Seeking a dedicated and experienced Security Operations Specialist/Senior Systems Engineer to join our team. The Security/Senior Systems Engineer will fill a dual role of overseeing the daily operations of key security controls along with providing support of core Microsoft platforms such as M365 and Windows Server. This role will work closely with our IT team and various stakeholders to ensure that our systems are efficient, secure and aligned with business needs.

Need someone from a small company [ 200m is the current firm ]-small IT dept 6 people need a jack of all

KEY RESPONSIBILITIES

Security Operations

Act as the primary security specialist across the Company's global sites/divisions.

Oversee ongoing security operations, including patch management, asset management, and engagement with security partners, ensuring effective monitoring and response to security incidents.

Manage security tools and technologies such as firewalls, intrusion detection systems, and antivirus software.

Coordinate with IT and other departments to ensure security measures are integrated into all aspects of the organization's operations.

Manage the security awareness and training program to ensure all end users receive regular security training.

Manage deployment of security tool agents.

Conduct access control reviews and other recurring security control reviews.

Systems Administration and Engineering Activities

Perform system administration tasks including configuration, patch management, and troubleshooting of Microsoft M365 and Exchange systems.

Plan and execute migration projects to Microsoft M365 (email, Teams, SharePoint, OneDrive, etc.) from legacy systems or other platforms.

Work closely with cross-functional teams to understand their requirements and provide technical solutions that enhance productivity.

Develop and maintain comprehensive documentation for all system configurations, changes, and procedures.

Provide advanced support for Microsoft M365-related issues, including root cause analysis and problem resolution.

Mentor and provide guidance to junior engineers and IT staff in the use and management of Microsoft M365 and Exchange.

Security Strategy, Governance and Regulatory Compliance

Under the CIO's and the vCISO's direction, establish, track, and report on security KPIs.

Participate in ongoing security governance activities, including regular leadership updates.

Maintain documentation for security policies, procedures, and protocols.

Coordinate with technical resources across all Company locations to establish a consistent security landscape.

Incident Readiness, Response and Recovery

Manage and coordinate response efforts during security incidents, including containment, eradication, and recovery.

Conduct post-incident analysis to identify root causes and implement measures to prevent future occurrences.

Maintain an up-to-date incident response plan and ensure all team members are familiar with their roles and responsibilities.

Conduct risk assessments and vulnerability analyses to identify potential threats and mitigate risks.

Threat Intelligence and Analysis

Monitor threat intelligence feeds and stay informed about emerging cybersecurity threats and vulnerabilities.

Conduct threat analysis and provide actionable insights to improve the organization's security posture.

Collaborate with external partners, such as cybersecurity firms and government agencies, to share threat intelligence and best practices.

QUALIFICATIONS

Bachelor's degree in Information Security, Computer Science, or a related field.

5+ years of experience in system engineering and/or information security operations or related roles, with a focus on security operations, M365 and Windows servers

Experience with security technologies and tools (e.g., firewalls, intrusion detection/prevention systems, SIEM).

Strong analytical and problem-solving skills, with the ability to identify and mitigate security risks.

Relevant certifications in both security and M365 (e.g., CISSP, CISM, CEH, M365) are highly desirable.

Proven experience in developing and implementing cybersecurity operational controls and procedures.

In depth knowledge of M365 and Azure/Entra ID architecture, deployment and administration

Proficiency in PowerShell scripting for automation and management of Microsoft M365.

Experience in Active Directory, Azure AD (Entra ID), Intune, and hybrid environments.

Strong understanding of networking concepts including DNS, DHCP, and SSL/TLS.

Knowledge of security protocols and best practices, including data protection and GDPR compliance.

WORKING CONDITIONS

This is a hybrid position requiring some onsite work at our Athol, MA headquarters.

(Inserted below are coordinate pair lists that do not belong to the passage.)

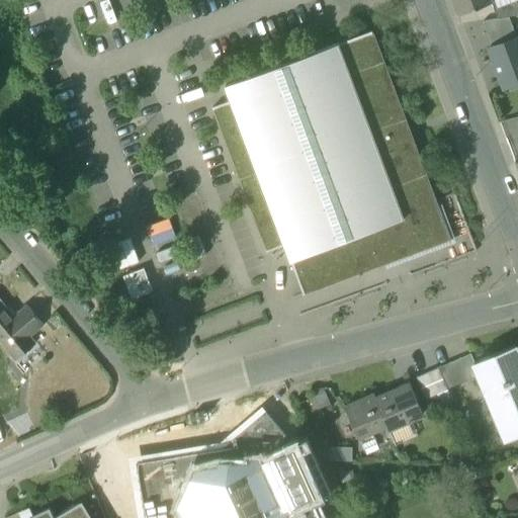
[(492,2),(491,0),(452,0),(458,15),(492,2)]
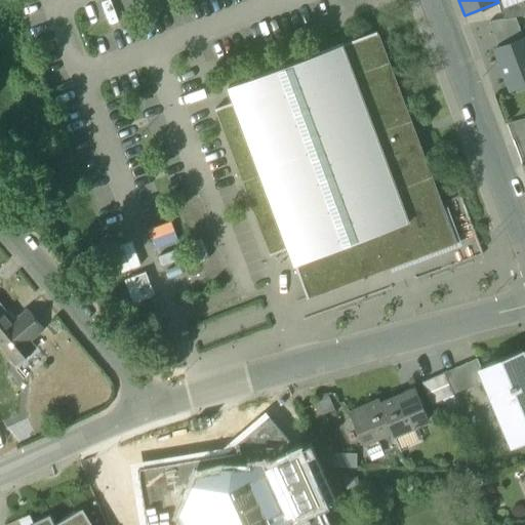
[(515,0),(500,6),(506,19),(512,18),(524,15),(524,11),(520,0),(515,0)]
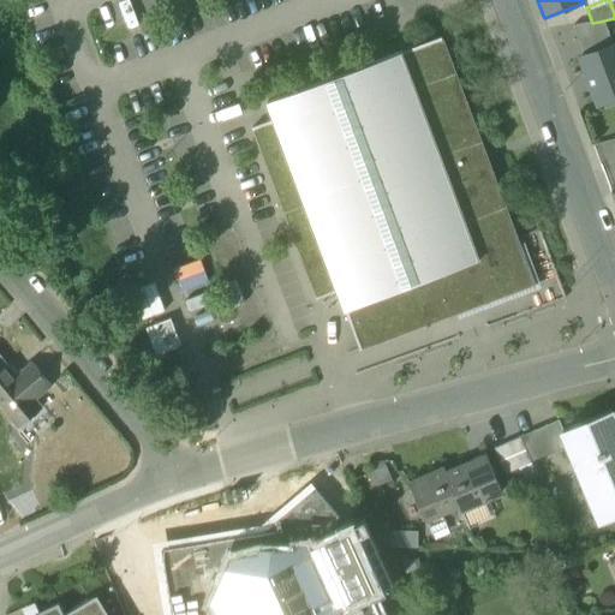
[(573,25),(585,57),(609,47),(599,22),(592,23),(573,25)]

As the program gets established and operational, the work environment will shift to a hybrid one where the Engineer can work remotely. The engineer typically works in an office environment with normal working hours of 8 am to 5 pm but may be required to respond to security incidents outside regular business hours. This role may also involve occasional travel to attend conferences and training sessions or to coordinate with external partners.